Last year, someone “reblogged” one of my posts. She gave me full credit and a link, but rather than just posting the intro copy followed by a “read the rest” link, she posted all six tips, just cutting some copy from each one so that she wasn’t technically posting the whole thing.
I emailed her thanking her for promoting it, but explaining I felt she had posted too much of the content. She apologized but explained that many of her readers had already re-reblogged it (tumblr) and there was no way to remove it across all those blogs. Fortunately, she assured me she would ask for permission next time she wanted to use one of my posts.

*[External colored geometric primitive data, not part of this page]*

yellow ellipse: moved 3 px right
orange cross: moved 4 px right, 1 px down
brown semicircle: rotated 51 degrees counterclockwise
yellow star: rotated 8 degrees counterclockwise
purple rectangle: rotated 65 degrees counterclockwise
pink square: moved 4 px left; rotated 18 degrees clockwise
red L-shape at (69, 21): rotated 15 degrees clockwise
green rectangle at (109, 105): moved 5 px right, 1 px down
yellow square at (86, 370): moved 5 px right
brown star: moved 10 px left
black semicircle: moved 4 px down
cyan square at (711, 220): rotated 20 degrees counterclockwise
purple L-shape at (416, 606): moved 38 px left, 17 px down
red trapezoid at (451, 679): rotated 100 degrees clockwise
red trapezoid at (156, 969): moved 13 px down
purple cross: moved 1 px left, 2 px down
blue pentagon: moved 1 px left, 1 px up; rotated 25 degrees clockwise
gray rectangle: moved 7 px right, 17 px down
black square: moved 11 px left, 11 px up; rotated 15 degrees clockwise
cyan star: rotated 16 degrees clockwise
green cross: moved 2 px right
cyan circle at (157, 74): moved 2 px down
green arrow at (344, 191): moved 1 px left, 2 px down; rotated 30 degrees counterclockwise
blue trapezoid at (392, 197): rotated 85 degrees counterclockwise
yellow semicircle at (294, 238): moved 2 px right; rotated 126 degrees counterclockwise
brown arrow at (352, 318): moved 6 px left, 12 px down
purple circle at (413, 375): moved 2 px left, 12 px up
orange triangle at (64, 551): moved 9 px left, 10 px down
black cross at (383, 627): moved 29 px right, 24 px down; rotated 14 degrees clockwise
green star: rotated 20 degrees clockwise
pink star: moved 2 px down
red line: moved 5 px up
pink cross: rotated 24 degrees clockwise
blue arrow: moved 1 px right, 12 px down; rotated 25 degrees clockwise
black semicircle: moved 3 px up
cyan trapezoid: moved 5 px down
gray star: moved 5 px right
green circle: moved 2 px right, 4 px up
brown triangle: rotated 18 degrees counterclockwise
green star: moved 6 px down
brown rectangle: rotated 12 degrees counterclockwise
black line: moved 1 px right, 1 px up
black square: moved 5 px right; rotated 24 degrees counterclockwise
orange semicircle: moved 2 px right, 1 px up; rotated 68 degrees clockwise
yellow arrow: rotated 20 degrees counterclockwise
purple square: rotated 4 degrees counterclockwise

She did send me a decent amount of traffic, so I felt bad about getting on her case about it. Still, lots of her readers read what she posted and never clicked through to my blog – one person in the comments added a tip that I expressly said NOT to use in the intro copy of the original post – but they hadn’t read the original.
In short, I’ve been feeling irritated, and then feeling guilty for feeling irritated, so this post is a great relief. I feel like I did the right thing in speaking up, even though the re-blogger didn’t mean any harm.
Thanks for sharing this information with us. It is very beneficial for me as someone copied the data on my site and I was clueless. Now I will follow these steps so that Google may penalize him and remove his copied links.
Thanks a lot.. 🙂
this is difficult. the internet is free of information and almost everything is easy to be copied, edited and reposted.
i think contacting the owner is the best thing to do. since ignoring will definetely make you angry. and contacting the web host can be your last resource… if you dont want to take it to the court that is
Another thing you can do is contact the advertisers, if there are any. A lot of people/companies don’t want to be associated with a site that is stealing content. One time I had a blog that was stealing my content and they were using BuySellAds. I noticed they were stealing content from other blogs as well so I contacted BuySellAds and they removed this site from their ad network. It doesn’t automatically get your content removed, but taking away their ability to make money might lead them to remove your content or the site is likely to eventually go offline if they don’t make any money.